**Do this**
Pick up the proposal on concurrent index builds after its final step and continue writing it.

**Selected extract**

C/RIC on VACUUM seems to prevail. Following is one more proposal. The core
idea is that C/RIC should avoid indexing dead tuples, however snapshot is not
necessary to distinguish dead tuple from a live one. And w/o snapshot, the
backend executing C/RIC does not restrict VACUUM on other tables.

Concurrent (re)build of unique index appears to be another topic of this
thread, but I think this approach should handle the problem too. The workflow
is:

1. Create an empty index.

2. Wait until all transactions are aware of the index, so they take the new
   index into account when deciding on new HOT chains. (This is already
   implemented.)

3. Set the 'indisready' flag so the index is ready for insertions.

4. While other transactions can insert their tuples into the index now,
   process the table one page at a time this way:

   4.1 Acquire (shared) content lock on the buffer.

   4.3 Collect the root tuples of HOT chains - these and only these need to be
       inserted into the index.

   4.4 Unlock the buffer.

5. Once the whole table is processed, insert the collected tuples into the
   index.

**Supplied material**
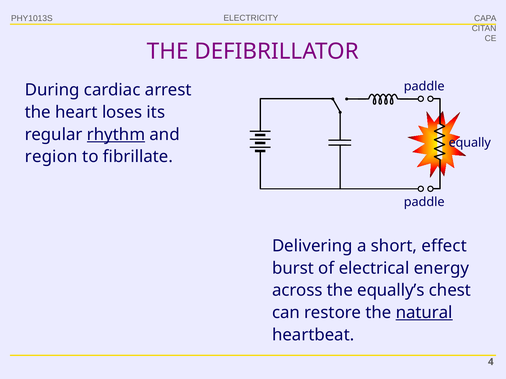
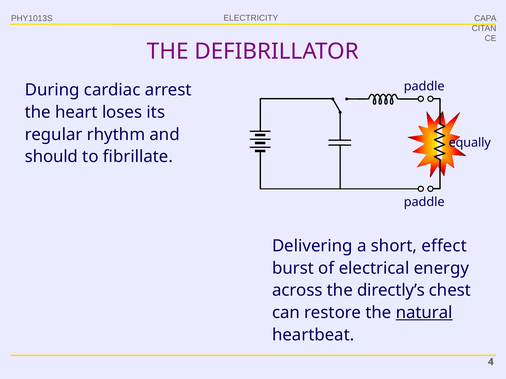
rhythm underline: present -> none
region: region -> should
equally’s: equally’s -> directly’s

**Exercise result**
   To avoid insertions of tuples that concurrent transactions have just
   inserted, we'd need something like index.c:validate_index() (i.e. insert
   into the index only the tuples that it does not contain yet), but w/o
   snapshot because we already have the heap tuples collected.

   Also it'd make sense to wait for completion of all the transactions that
   currently have the table locked for INSERT/UPDATE: some of these might have
   inserted their tuples into the heap, but not yet into the index. If we
   included some of those tuples into our collection and insert them into the
   index first, the other transactions could end up with ERROR when inserting
   those tuples again.

6. Set the 'indisvalid' flag so that the index can be used by queries.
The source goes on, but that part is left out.